Studies also show that a tidy bedroom can help us to sleep better. The National Sleep Foundation found that people who make their bed are 19% more likely to sleep better than people who don’t. Clearing away clutter, putting dirty washing away and regularly dusting and hoovering can make your bedroom a much nicer and more relaxing place to be. For further information on improving your sleep visit their site: https://sleepfoundation.org/
Get the temperature right
The temperature of our bedroom can have a huge impact on our sleep quality. After all, we’re all familiar with the struggle of trying to get comfortable on a hot summer’s night. Studies suggest that the optimum temperature for the bedroom is between and 18 and 24°C. If you don’t live on a busy street, try sleeping with the window open to get some fresh air in. If you have to have the window closed at night, try to remember to open the window a couple hours beforehand so when you do go to sleep the room is a bit cooler.
Make sure it’s dark enough
Sleeping in complete darkness is crucial because it helps us to produce the all-important antioxidant hormone, melatonin. Melatonin is responsible for regulating our sleep cycles and plays an instrumental part in regulating our body’s internal clock. When this is out of sync, we struggle to fall asleep at the right time because our body doesn’t know what time it is.

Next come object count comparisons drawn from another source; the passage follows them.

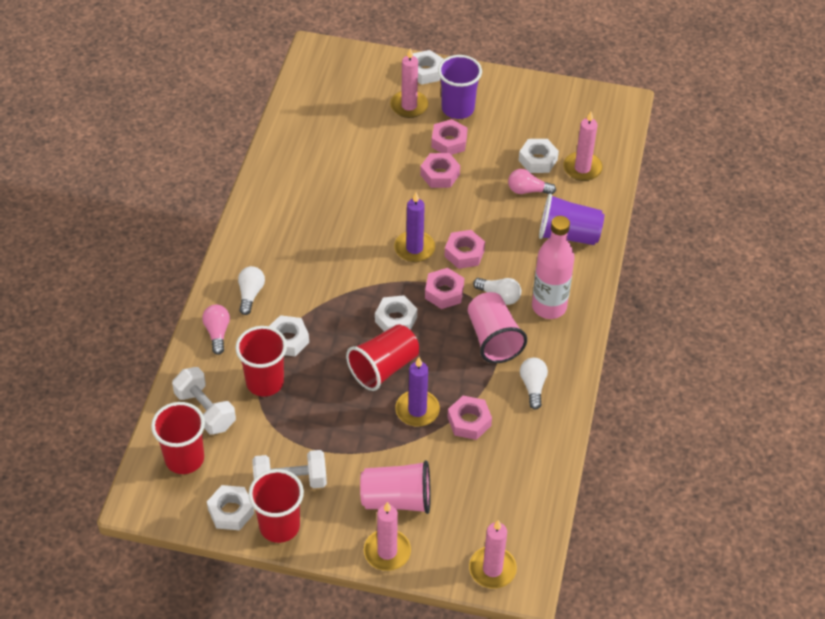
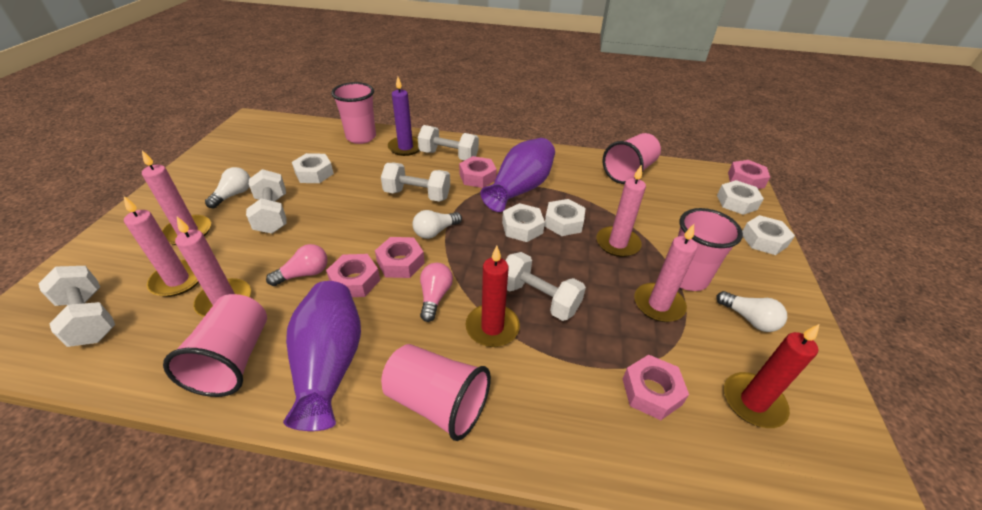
pink bottle: 1 -> 0
pink candle: 4 -> 5
pink cup: 2 -> 5
purple candle: 2 -> 1
purple cup: 2 -> 0
purple vase: 0 -> 2
red candle: 0 -> 2
red cup: 4 -> 0
white dumbbell: 2 -> 5

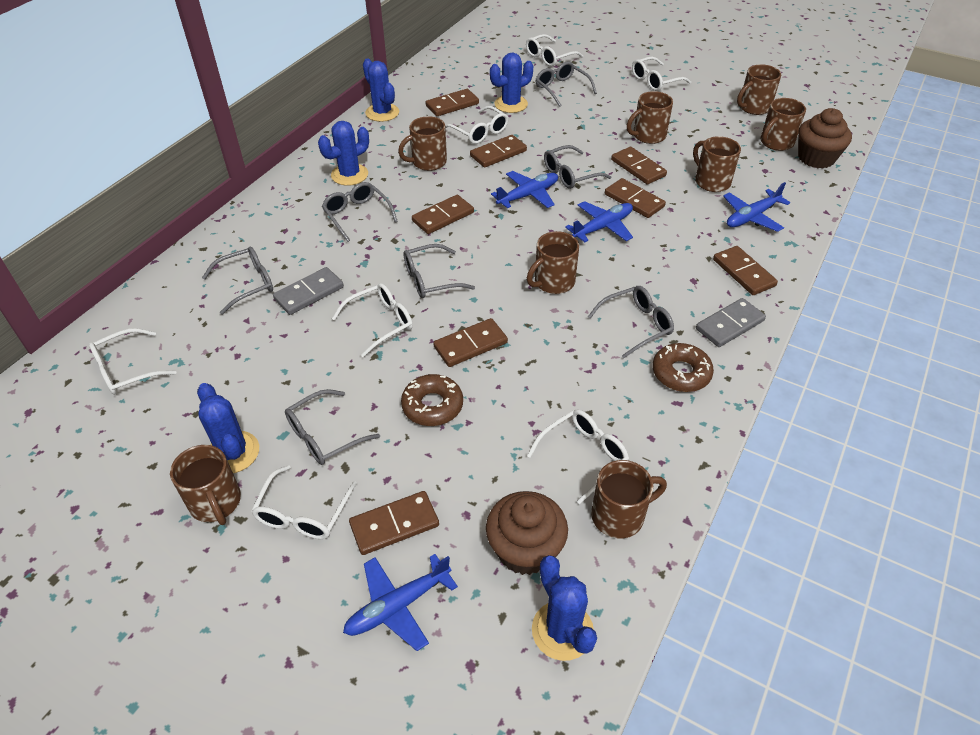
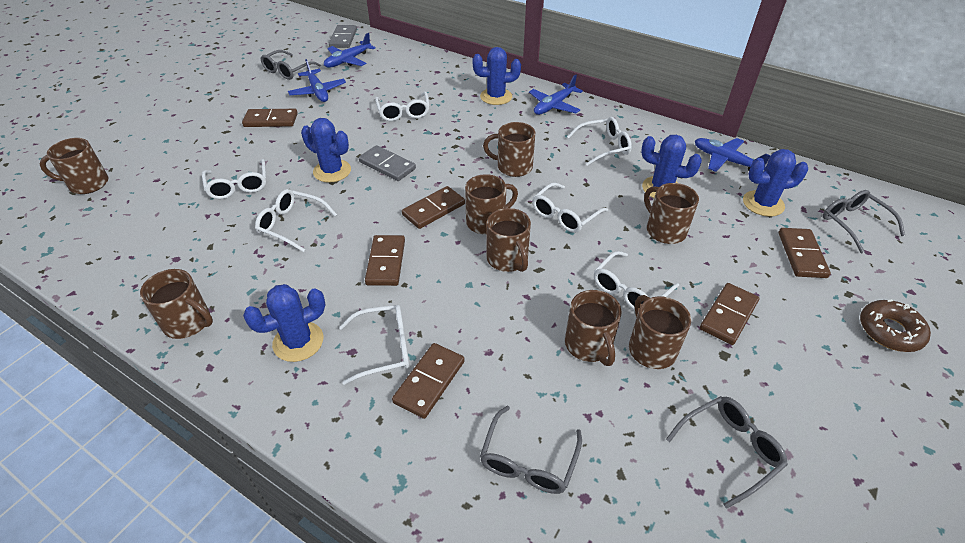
brown cupcake: 2 -> 0
brown domino: 8 -> 6
brown donut: 2 -> 1
grey glasses: 7 -> 4

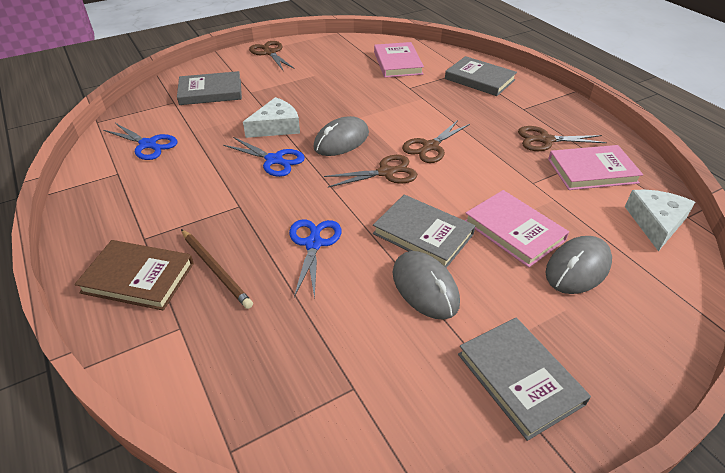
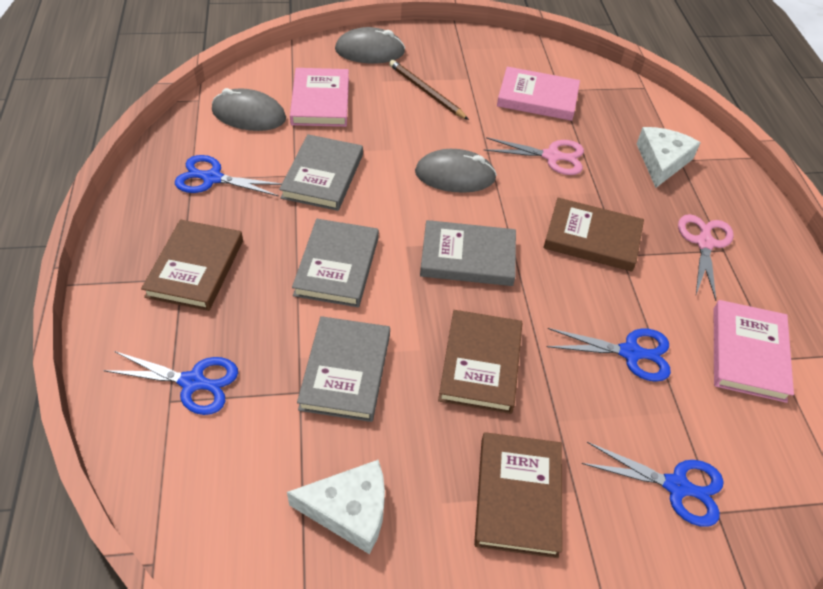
blue scissors: 3 -> 4
brown book: 1 -> 4
brown scissors: 4 -> 0
pink scissors: 0 -> 2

Even a small amount of light filtering through curtains can interrupt melatonin production so do everything you can to ensure your room is dark enough. A great way to find this out is to put your hand in front of your face when you turn the lights off, you shouldn’t be able to see anything.
If your room is too light, think about changing your window dressings. Window shutters are fantastic at keeping out any light infiltration and can be far more effective than curtains or blinds.
Reduce your caffeine intake
It sounds obvious and while most of us wouldn’t have a cup of coffee before bed, did you know that it can take up to six hours for the effects of caffeine to wear off? If you really struggle to nod off at night, it might be worth giving that afternoon caffeine hit a miss.
If you’re a smoker, your final cigarette of the day could be causing your sleep deprivation. Just like caffeine, nicotine is a stimulant and studies show that smokers not only find it more difficult to get to sleep, they’re also more likely to wake up during the night.